Nonetheless, this subgenre often gets revived when directors harken back to that time of cultural revolution, whether from nostalgia or critique. 

This year alone, two pairs of films came out at similar times but with near opposite takes on the subgenre. The First Omen and Late Night with the Devil premiered this past spring, while MaXXXine and Longlegs opened over the summer. Both First Omen (a retcon of Richard Donner’s 1976 classic, The Omen, about the antichrist’s birth) and MaXXXine (about seedy 1980s Hollywood haunted by ritualistic killings and religious protest) deny supernatural evil’s reality, locating the villainy instead in Christian foes stoking fear. Notably, both films are nostalgic for those days of change and transgression.

By contrast, Late Night with the Devil is about a Bohemian Club member and television host who interviews the demonically possessed sole female survivor of a suicidal cult. Unlike Regan half a century ago, her demon is never exorcized, but, like the slave girl in Acts 16, she is used for (paranormal) scientific research and fed as content for broadcast television. Similarly, in Longlegs, a 1990s clairvoyant FBI agent is tasked to solve the decades-old ritualistic murder-suicides of one satanist serial killer—this time prescience is weaponized against darkness. It seems these movies indict their time periods as being disarmed against evil.

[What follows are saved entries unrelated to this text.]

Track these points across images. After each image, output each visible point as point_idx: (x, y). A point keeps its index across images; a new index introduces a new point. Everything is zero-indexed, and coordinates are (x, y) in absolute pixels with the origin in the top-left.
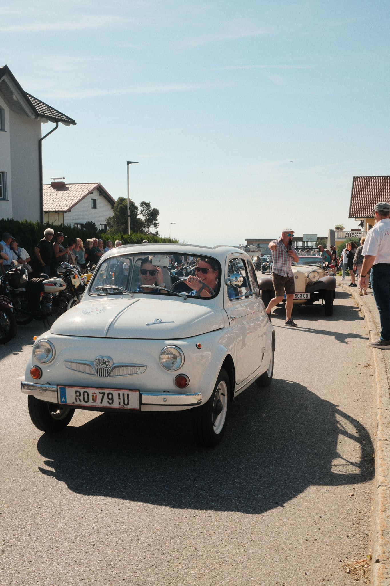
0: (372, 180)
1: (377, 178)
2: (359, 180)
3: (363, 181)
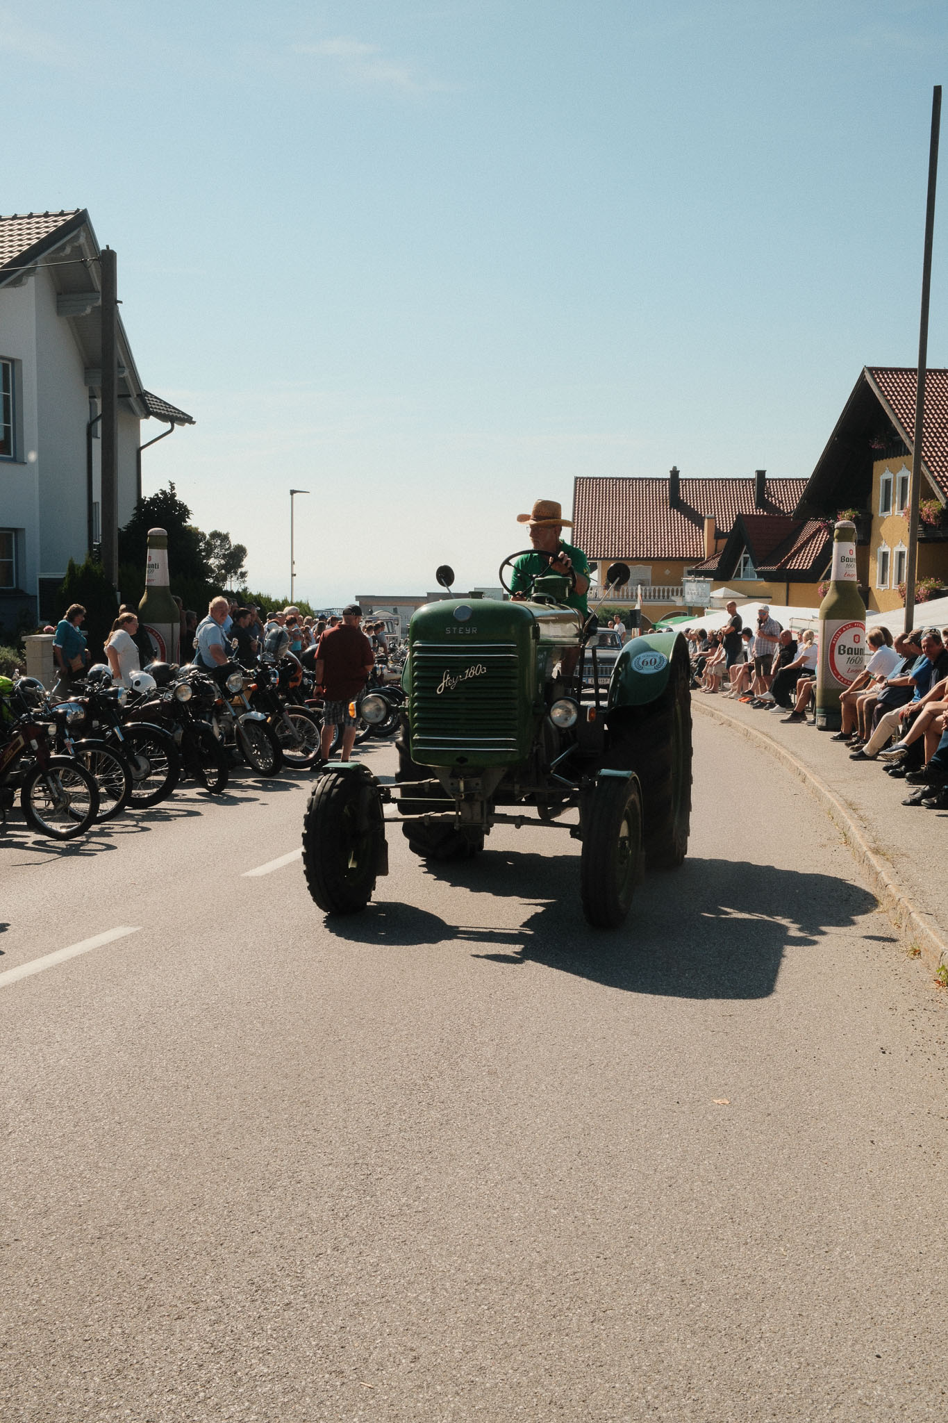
0: (610, 485)
1: (620, 483)
2: (586, 485)
3: (593, 488)
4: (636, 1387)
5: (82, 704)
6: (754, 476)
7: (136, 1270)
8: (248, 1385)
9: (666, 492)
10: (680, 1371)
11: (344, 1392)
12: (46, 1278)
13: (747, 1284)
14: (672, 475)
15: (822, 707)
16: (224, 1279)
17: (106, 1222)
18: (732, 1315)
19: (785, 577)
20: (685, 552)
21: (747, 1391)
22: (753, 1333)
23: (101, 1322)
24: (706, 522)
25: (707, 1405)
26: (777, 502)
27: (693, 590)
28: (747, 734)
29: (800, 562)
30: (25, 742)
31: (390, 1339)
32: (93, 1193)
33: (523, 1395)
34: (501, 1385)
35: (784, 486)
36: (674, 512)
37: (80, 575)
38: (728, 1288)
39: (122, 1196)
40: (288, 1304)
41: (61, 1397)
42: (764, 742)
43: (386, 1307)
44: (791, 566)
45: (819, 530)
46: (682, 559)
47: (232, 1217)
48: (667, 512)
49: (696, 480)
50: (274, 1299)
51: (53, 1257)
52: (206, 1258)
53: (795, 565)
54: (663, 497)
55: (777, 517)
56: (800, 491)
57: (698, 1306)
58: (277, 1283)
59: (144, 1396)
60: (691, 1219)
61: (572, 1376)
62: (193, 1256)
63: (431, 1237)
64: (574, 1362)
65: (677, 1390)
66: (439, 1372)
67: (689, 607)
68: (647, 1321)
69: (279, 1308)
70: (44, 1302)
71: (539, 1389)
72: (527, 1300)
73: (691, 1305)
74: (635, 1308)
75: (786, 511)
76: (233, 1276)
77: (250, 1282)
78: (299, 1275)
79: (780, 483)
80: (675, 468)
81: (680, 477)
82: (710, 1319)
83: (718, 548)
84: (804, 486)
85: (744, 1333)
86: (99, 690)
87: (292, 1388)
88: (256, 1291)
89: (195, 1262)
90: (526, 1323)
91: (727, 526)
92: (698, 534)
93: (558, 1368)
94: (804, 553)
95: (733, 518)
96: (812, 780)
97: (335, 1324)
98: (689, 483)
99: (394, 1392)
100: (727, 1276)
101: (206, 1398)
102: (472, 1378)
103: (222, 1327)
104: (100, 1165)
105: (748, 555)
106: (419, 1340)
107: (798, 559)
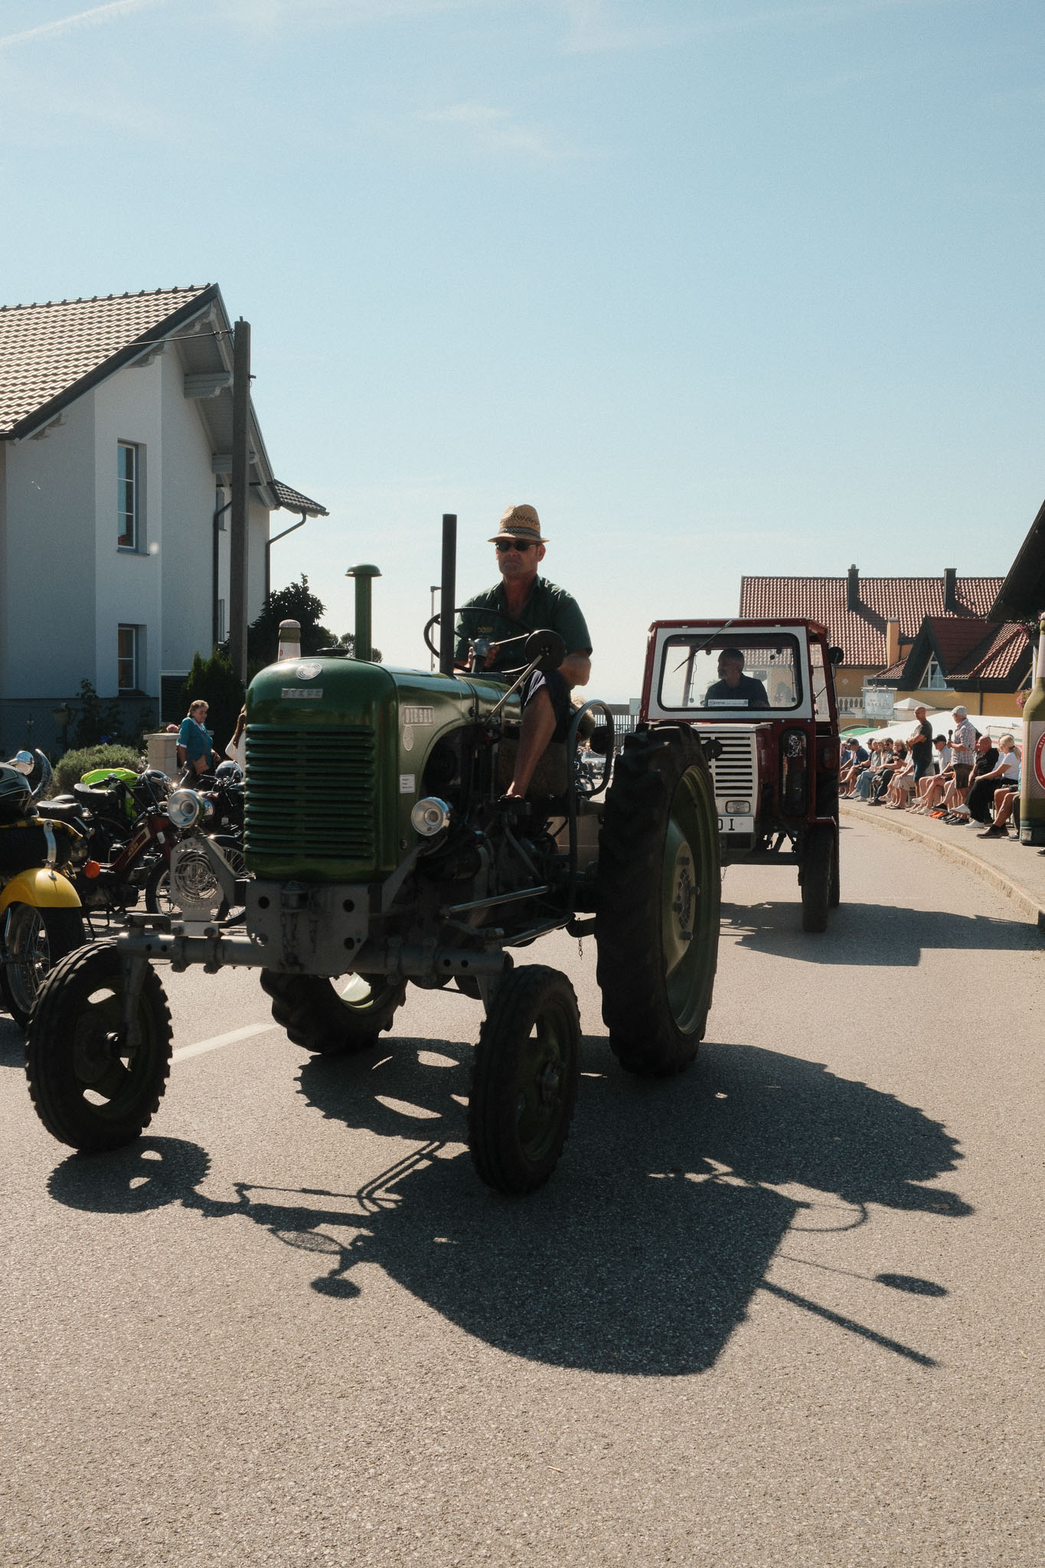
0: (781, 585)
1: (792, 583)
2: (755, 585)
3: (762, 588)
4: (863, 1482)
5: (211, 799)
6: (942, 574)
7: (291, 1349)
8: (423, 1463)
9: (844, 592)
10: (913, 1468)
11: (530, 1475)
12: (195, 1353)
13: (983, 1385)
14: (850, 574)
15: (1027, 819)
16: (390, 1361)
17: (257, 1302)
18: (969, 1415)
19: (978, 687)
20: (865, 660)
21: (993, 1492)
22: (994, 1434)
23: (257, 1397)
24: (889, 623)
25: (947, 1504)
26: (969, 603)
27: (874, 699)
28: (941, 849)
29: (996, 670)
30: (151, 834)
31: (578, 1426)
32: (241, 1274)
33: (732, 1485)
34: (707, 1474)
35: (976, 586)
36: (852, 615)
37: (206, 670)
38: (962, 1388)
39: (273, 1278)
40: (461, 1388)
41: (218, 1466)
42: (961, 857)
43: (572, 1394)
44: (985, 674)
45: (1017, 634)
46: (861, 667)
47: (395, 1302)
48: (845, 615)
49: (877, 579)
50: (446, 1382)
51: (200, 1333)
52: (369, 1340)
53: (990, 672)
54: (840, 599)
55: (969, 620)
56: (995, 592)
57: (928, 1405)
58: (449, 1367)
59: (309, 1470)
60: (914, 1319)
61: (789, 1469)
62: (353, 1337)
63: (619, 1328)
64: (790, 1455)
65: (910, 1488)
66: (637, 1460)
67: (870, 720)
68: (870, 1418)
69: (452, 1390)
70: (193, 1375)
71: (751, 1480)
72: (731, 1392)
73: (920, 1404)
74: (855, 1404)
75: (979, 613)
76: (400, 1359)
77: (419, 1365)
78: (472, 1360)
79: (972, 583)
80: (854, 566)
81: (860, 576)
82: (944, 1419)
83: (903, 656)
84: (1000, 586)
85: (984, 1434)
86: (229, 784)
87: (472, 1468)
88: (426, 1374)
89: (356, 1343)
90: (731, 1415)
91: (912, 631)
92: (879, 639)
93: (771, 1460)
94: (1000, 660)
95: (919, 622)
96: (1020, 892)
97: (516, 1408)
98: (870, 583)
99: (586, 1478)
100: (960, 1376)
101: (376, 1475)
102: (674, 1467)
103: (390, 1407)
104: (247, 1247)
105: (936, 663)
106: (612, 1428)
107: (992, 667)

Moreover, both religiously attuned films hit way harder than their agnostic competitors because they understand that the reality of supernatural evil is scarier than the mere fear of it. So counterculture horror lives on, but with a twist.

The original counterculture of secret societies and occult obsessions is depicted as taking after Count Dracula, trying to control fate through clearly evil ways. In contrast, the recent counterculture of swinging lifestyles and political dissent is made more like Dr. Frankenstein, inevitably using science to master life. Yet repeatedly in these movies they are made to meet up. As the old horror transitioned into the new style, the mingling elements made it possible to perceive that these countercultural movements were not so different after all.

As Rosemary’s Baby puts it: “He has his father’s eyes.”